Two huge holes were left by the missiles that pierced a small building in a narrow alley in downtown Baalbek, in north-east Lebanon. The Khala family’s clothes and photos lay strewn in the rubble of the partly collapsed building. Two women and four children were killed in the Israeli strike on the building on Monday, October 21. Coming to collect belongings from their home, rendered uninhabitable by the blast, neighbors refused to say whether the family had included a member of Hezbollah. Young members of the Shiite party were guarding the site and listening to conversations.

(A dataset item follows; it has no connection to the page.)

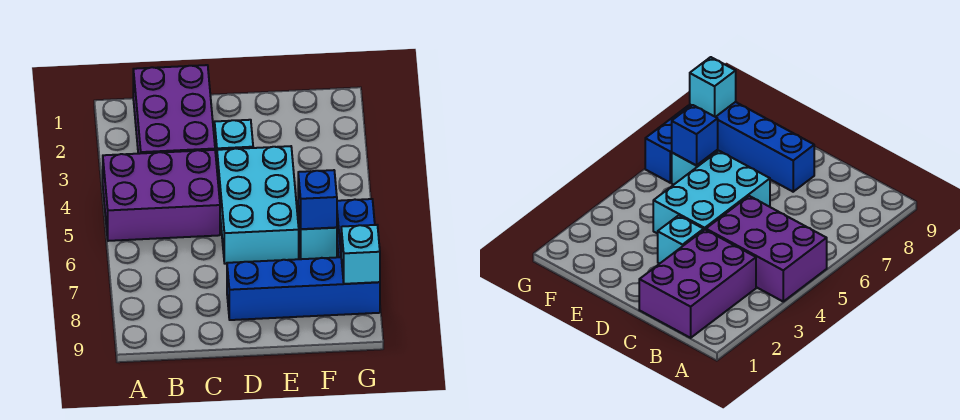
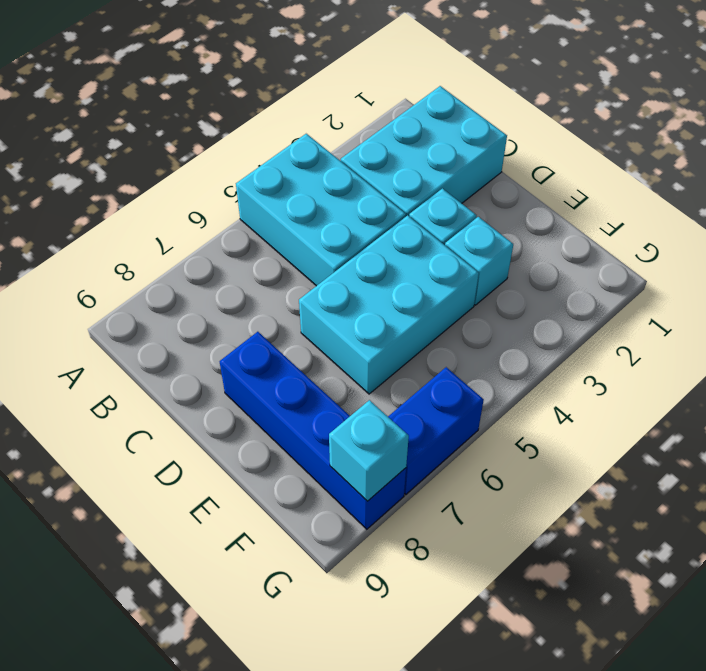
purple 2x3 brick [103,150,220,241] -> cyan 2x3 brick [236,134,406,286]
purple 2x3 brick [133,65,215,154] -> cyan 2x3 brick [341,86,507,216]
cyan 1x1 brick [298,206,337,259] -> cyan 1x1 brick moved to [445,217,513,305]
blue 1x1 brick [298,170,337,229] -> none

“These are the sacrifices we make for our fighters. We give them our soul and our blood. If we don’t defend our country, who will?” asked Oum Mohamed. The 43-year-old mother and headmistress of a secondary school in Hadeth, a southern suburb of Beirut, was taking refuge with her parents two houses down. She fled the Lebanese capital on September 25, under threat of Israeli bombardment. Her house and school were destroyed. Hezbollah promised to rebuild the houses, but Oum Mohamed was surprised not to have seen any aid distribution by the party in Baalbek.
Since Israel launched a vast offensive on Lebanon on September 23, local Hezbollah institutions have been systematically targeted. On Monday, the headquarters of Al-Qard Al-Hassan, Hezbollah’s microcredit organization, was bombed in Beirut. At the same time, its branch in Baalbek was wiped out too. The explosion also blew up the interior of the Al-Ajami restaurant, frequented for decades by the artists and political figures who flock to the July music festival, staged in Baalbek’s majestic Greco-Roman ruins. These two worlds have coexisted ever since the city, a UNESCO World Heritage Site and former stopover on the pilgrimage route to Jerusalem, became a Hezbollah stronghold.
Not the time for criticism
Hezbollah was founded there in 1982, at the instigation of emissaries from the fledgling Islamic Republic of Iran. The movement’s center of gravity then shifted to southern Lebanon and the southern suburbs of Beirut. Baalbek, however, remains an important Hezbollah stronghold, as does the Bekaa plain, through which weapons from Syria pass. In the city’s Shiite districts, the walls are covered with photos of “martyrs,” including Hassan Nasrallah, the former Hezbollah secretary general, killed by targeted Israeli strikes on September 27, and portraits of Iranian Supreme Leader Ayatollah Ali Khamenei.
Two-thirds Shiite, Baalbek is also home to a sizable Sunni and Christian minority. For the past two years, the city has been run by a Sunni mayor, Moustafa Chaal, who has been a member of the city council since 2004. “My turn has come, despite the unwritten rule that the mayor must be Shiite. The people of Baalbek have accepted me with open arms,” said the 66-year-old mayor, over coffee at the Palmyra Hotel, facing the imposing temples of Bacchus and Jupiter, the city’s two jewels. Once host to Charles de Gaulle, Jean Cocteau, Fairouz and Nina Simone, the establishment hasn’t had a single guest for a month and a half.